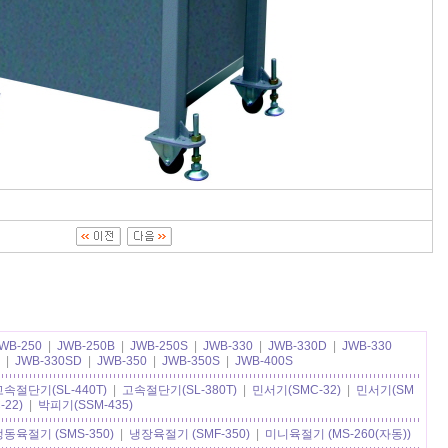
WB-250
|
JWB-250B
|
JWB-250S
|
JWB-330
|
JWB-330D
|
JWB-330
|
JWB-330SD
|
JWB-350
|
JWB-350S
|
JWB-400S
고속절단기(SL-440T)
|
고속절단기(SL-380T)
|
민서기(SMC-32)
|
민서기(SM
-22)
|
박피기(SSM-435)
냉동육절기 (SMS-350)
|
냉장육절기 (SMF-350)
|
미니육절기 (MS-260(자동))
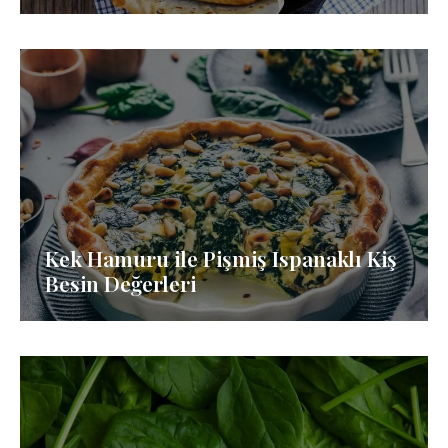
Kek Hamuru ile Pişmiş Ispanaklı Kiş
Besin Değerleri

________

## What to produce
Copy out every line of text read from the rows above, keeping each line as it is, in the same order and with the same breaks. Leave the pictures out of the answer.

## Exercise response
WB-250
|
JWB-250B
|
JWB-250S
|
JWB-330
|
JWB-330D
|
JWB-330
|
JWB-330SD
|
JWB-350
|
JWB-350S
|
JWB-400S
고속절단기(SL-440T)
|
고속절단기(SL-380T)
|
민서기(SMC-32)
|
민서기(SM
-22)
|
박피기(SSM-435)
냉동육절기 (SMS-350)
|
냉장육절기 (SMF-350)
|
미니육절기 (MS-260(자동))
Kek Hamuru ile Pişmiş Ispanaklı Kiş
Besin Değerleri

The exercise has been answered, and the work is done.